All of these things are really not taking seriously that economic, legal, normative, social order is a complex, adaptive system. And you have to study it at the level of the system. We can't just say, “Let's evaluate this model and see how it behaves.” We have to know: how is the system going to respond when we have multiple entities interacting in a different way?


And so I mentioned my background is in economics, and I think it's actually a really important framework to bring, because economists do not say “Let's align individuals.” They say, “Okay, let's assume they're all exclusively self-interested.” Under what kinds of organizational structures does the interaction of those self interested agents lead to an outcome that's better for society?

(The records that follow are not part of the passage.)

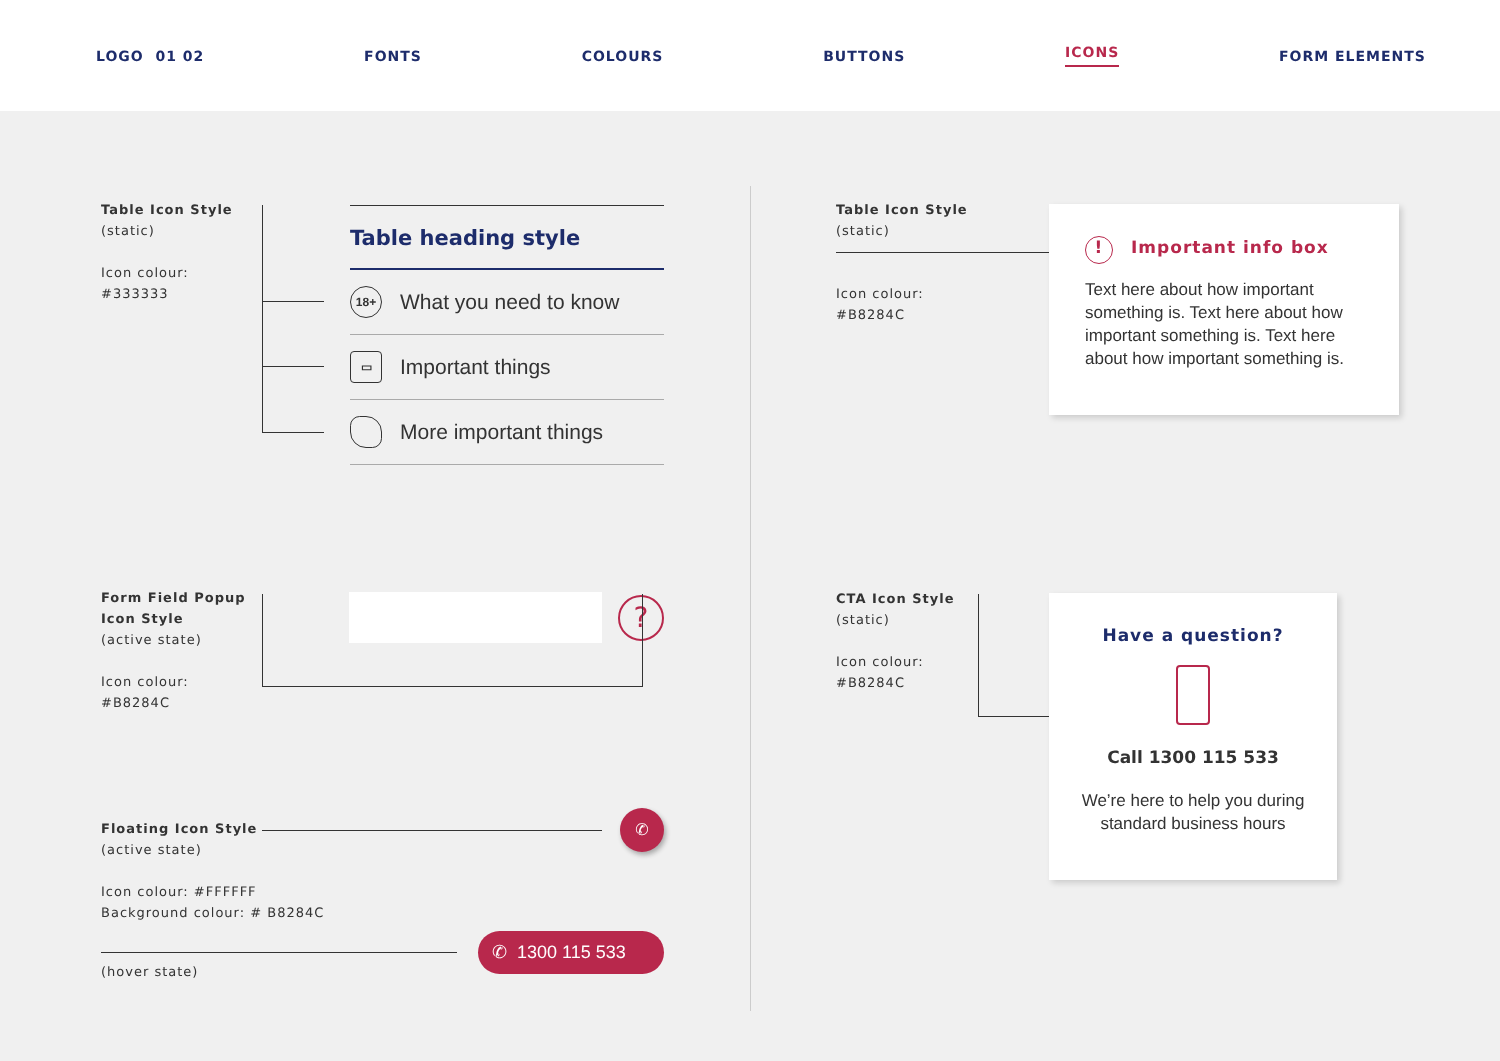LOGO 01 02 FONTS COLOURS BUTTONS ICONS FORM ELEMENTS
Table Icon Style
(static)
Icon colour:
#333333
Table heading style
18+
What you need to know
▭
Important things
More important things
Table Icon Style
(static)
Icon colour:
#B8284C
! Important info box
Text here about how important something is. Text here about how important something is. Text here about how important something is.
Form Field Popup
Icon Style
(active state)
Icon colour:
#B8284C
?
Floating Icon Style
(active state)
Icon colour: #FFFFFF
Background colour: # B8284C
✆
✆ 1300 115 533
(hover state)
CTA Icon Style
(static)
Icon colour:
#B8284C
Have a question?
Call 1300 115 533
We’re here to help you during
standard business hours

We have a theory about perfect markets on that, which actually already has a lot of institutional structure in it because you can't have markets without property systems and contracting systems and rules against just taking whatever you want or beating somebody up to get what you want. So there's lots of legal structure already embedded in the idea of a market.


And then of course our markets are not perfect. Our democracies are not perfect political institutions. So we have a lot of work about what kinds of interventions will shift the behavior of the system. And we're not focused on just changing those individual agents. We're focused on changing the behavior of systems. So I think this is the thing I see that's missing in a big way. 


The second is, from a technical point of view of what we build, again, it's the idea that we're going to take everything we want and stick it into the system. I actually just want to disagree a little with one of the things that David said earlier, because I, again, I think we should do this. The world is broken in lots of ways. There's lots of things about the world that we don't like. But we can't say that solving the problem of figuring out how AI is going to change the world and the way in which it's going to be safe to have it integrated in transformative ways, is that we're going to solve all that.


We're going to fix the world. We're going to fix politics. We're going to fix economics. We're going to fix inequality and stick that into the model. That's just not the way it's going to play out. What you need to do is build systems that are governable, so that we have the capacity for all of the structures we have, the kind of things that Robert's talking about, in politics and legal structure, that then comes in and says, “Oh, system, you need to behave differently.”


But we're not building the handholds, we're not building the technical side that you would hook into, right? How does a model call a lawyer, and get advice about what's allowable and not allowable? I think that's a technical problem. We could be thinking about how to build that into models, how to build that into systems and how to build the AI specific institutions, and structures that would provide that guidance. I'll stop there. 


[Gleave]: Thank you so much, Gillian. That's all we have time for, so please do join me in thanking our panelists.